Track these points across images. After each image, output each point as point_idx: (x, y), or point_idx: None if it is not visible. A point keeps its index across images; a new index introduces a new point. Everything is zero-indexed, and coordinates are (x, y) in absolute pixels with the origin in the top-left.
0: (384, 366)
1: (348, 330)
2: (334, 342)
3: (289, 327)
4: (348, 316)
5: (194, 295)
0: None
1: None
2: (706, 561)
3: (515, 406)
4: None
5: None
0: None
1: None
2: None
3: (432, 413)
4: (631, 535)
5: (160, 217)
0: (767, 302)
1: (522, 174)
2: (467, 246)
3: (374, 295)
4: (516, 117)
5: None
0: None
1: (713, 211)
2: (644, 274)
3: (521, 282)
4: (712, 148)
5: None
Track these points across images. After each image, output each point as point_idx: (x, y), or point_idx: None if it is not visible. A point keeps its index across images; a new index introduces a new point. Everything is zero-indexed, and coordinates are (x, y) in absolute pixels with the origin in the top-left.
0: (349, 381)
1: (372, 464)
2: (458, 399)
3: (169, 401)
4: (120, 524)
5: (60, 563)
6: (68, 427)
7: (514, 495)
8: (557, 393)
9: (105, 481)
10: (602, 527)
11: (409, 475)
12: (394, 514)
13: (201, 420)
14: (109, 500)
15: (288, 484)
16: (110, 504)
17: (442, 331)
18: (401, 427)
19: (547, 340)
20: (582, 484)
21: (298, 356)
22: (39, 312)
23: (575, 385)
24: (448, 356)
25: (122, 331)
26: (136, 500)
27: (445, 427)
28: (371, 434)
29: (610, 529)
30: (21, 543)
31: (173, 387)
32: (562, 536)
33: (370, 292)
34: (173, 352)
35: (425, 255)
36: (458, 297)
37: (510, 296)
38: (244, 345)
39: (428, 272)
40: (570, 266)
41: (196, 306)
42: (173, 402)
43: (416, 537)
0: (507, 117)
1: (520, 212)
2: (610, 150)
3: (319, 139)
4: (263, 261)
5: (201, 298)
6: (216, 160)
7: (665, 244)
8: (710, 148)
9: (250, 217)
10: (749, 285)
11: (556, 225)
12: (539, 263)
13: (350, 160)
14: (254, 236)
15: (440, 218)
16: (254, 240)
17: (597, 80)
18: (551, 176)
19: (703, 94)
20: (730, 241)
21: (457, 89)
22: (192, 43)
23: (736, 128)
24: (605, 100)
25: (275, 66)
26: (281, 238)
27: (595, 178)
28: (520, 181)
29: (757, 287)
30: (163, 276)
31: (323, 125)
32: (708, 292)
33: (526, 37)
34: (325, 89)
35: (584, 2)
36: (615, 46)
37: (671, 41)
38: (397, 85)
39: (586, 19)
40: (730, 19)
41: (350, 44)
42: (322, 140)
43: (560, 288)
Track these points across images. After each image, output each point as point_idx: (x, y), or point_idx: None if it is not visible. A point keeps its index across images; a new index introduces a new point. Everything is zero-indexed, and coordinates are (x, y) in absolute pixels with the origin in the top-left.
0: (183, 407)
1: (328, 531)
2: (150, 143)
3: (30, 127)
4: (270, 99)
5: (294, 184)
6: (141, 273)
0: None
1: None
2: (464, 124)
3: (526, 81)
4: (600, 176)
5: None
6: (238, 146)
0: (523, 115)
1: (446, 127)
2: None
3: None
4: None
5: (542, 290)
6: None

+--

Can you lay out every one of the lines above as a JSON list of strings, one string per line, with any blank lines left out?

» **SOLUTION FOR THIS EXERCISE**
[
  "Track these points across images. After each image, output each point as point_idx: (x, y), or point_idx: None if it is not visible. A point keeps its index across images; a new index introduces a new point. Everything is zero-indexed, and coordinates are (x, y) in absolute pixels with the origin in the top-left.",
  "0: (384, 366)",
  "1: (348, 330)",
  "2: (334, 342)",
  "3: (289, 327)",
  "4: (348, 316)",
  "5: (194, 295)",
  "0: None",
  "1: None",
  "2: (706, 561)",
  "3: (515, 406)",
  "4: None",
  "5: None",
  "0: None",
  "1: None",
  "2: None",
  "3: (432, 413)",
  "4: (631, 535)",
  "5: (160, 217)",
  "0: (767, 302)",
  "1: (522, 174)",
  "2: (467, 246)",
  "3: (374, 295)",
  "4: (516, 117)",
  "5: None",
  "0: None",
  "1: (713, 211)",
  "2: (644, 274)",
  "3: (521, 282)",
  "4: (712, 148)",
  "5: None",
  "Track these points across images. After each image, output each point as point_idx: (x, y), or point_idx: None if it is not visible. A point keeps its index across images; a new index introduces a new point. Everything is zero-indexed, and coordinates are (x, y) in absolute pixels with the origin in the top-left.",
  "0: (349, 381)",
  "1: (372, 464)",
  "2: (458, 399)",
  "3: (169, 401)",
  "4: (120, 524)",
  "5: (60, 563)",
  "6: (68, 427)",
  "7: (514, 495)",
  "8: (557, 393)",
  "9: (105, 481)",
  "10: (602, 527)",
  "11: (409, 475)",
  "12: (394, 514)",
  "13: (201, 420)",
  "14: (109, 500)",
  "15: (288, 484)",
  "16: (110, 504)",
  "17: (442, 331)",
  "18: (401, 427)",
  "19: (547, 340)",
  "20: (582, 484)",
  "21: (298, 356)",
  "22: (39, 312)",
  "23: (575, 385)",
  "24: (448, 356)",
  "25: (122, 331)",
  "26: (136, 500)",
  "27: (445, 427)",
  "28: (371, 434)",
  "29: (610, 529)",
  "30: (21, 543)",
  "31: (173, 387)",
  "32: (562, 536)",
  "33: (370, 292)",
  "34: (173, 352)",
  "35: (425, 255)",
  "36: (458, 297)",
  "37: (510, 296)",
  "38: (244, 345)",
  "39: (428, 272)",
  "40: (570, 266)",
  "41: (196, 306)",
  "42: (173, 402)",
  "43: (416, 537)",
  "0: (507, 117)",
  "1: (520, 212)",
  "2: (610, 150)",
  "3: (319, 139)",
  "4: (263, 261)",
  "5: (201, 298)",
  "6: (216, 160)",
  "7: (665, 244)",
  "8: (710, 148)",
  "9: (250, 217)",
  "10: (749, 285)",
  "11: (556, 225)",
  "12: (539, 263)",
  "13: (350, 160)",
  "14: (254, 236)",
  "15: (440, 218)",
  "16: (254, 240)",
  "17: (597, 80)",
  "18: (551, 176)",
  "19: (703, 94)",
  "20: (730, 241)",
  "21: (457, 89)",
  "22: (192, 43)",
  "23: (736, 128)",
  "24: (605, 100)",
  "25: (275, 66)",
  "26: (281, 238)",
  "27: (595, 178)",
  "28: (520, 181)",
  "29: (757, 287)",
  "30: (163, 276)",
  "31: (323, 125)",
  "32: (708, 292)",
  "33: (526, 37)",
  "34: (325, 89)",
  "35: (584, 2)",
  "36: (615, 46)",
  "37: (671, 41)",
  "38: (397, 85)",
  "39: (586, 19)",
  "40: (730, 19)",
  "41: (350, 44)",
  "42: (322, 140)",
  "43: (560, 288)",
  "Track these points across images. After each image, output each point as point_idx: (x, y), or point_idx: None if it is not visible. A point keeps its index across images; a new index introduces a new point. Everything is zero-indexed, and coordinates are (x, y) in absolute pixels with the origin in the top-left.",
  "0: (183, 407)",
  "1: (328, 531)",
  "2: (150, 143)",
  "3: (30, 127)",
  "4: (270, 99)",
  "5: (294, 184)",
  "6: (141, 273)",
  "0: None",
  "1: None",
  "2: (464, 124)",
  "3: (526, 81)",
  "4: (600, 176)",
  "5: None",
  "6: (238, 146)",
  "0: (523, 115)",
  "1: (446, 127)",
  "2: None",
  "3: None",
  "4: None",
  "5: (542, 290)",
  "6: None"
]